▶ EXERCISE DETAILS
Substitute "EF" for "Ethereum Foundation" in every line of the data below, leaving everything else unchanged.

Entries from a collection:
= = = = = = =

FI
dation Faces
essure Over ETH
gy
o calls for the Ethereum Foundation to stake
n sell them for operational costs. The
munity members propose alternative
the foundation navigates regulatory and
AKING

= = = = = = =

▶ RESPONSE BELOW
FI
dation Faces
essure Over ETH
gy
o calls for the EF to stake
n sell them for operational costs. The
munity members propose alternative
the foundation navigates regulatory and
AKING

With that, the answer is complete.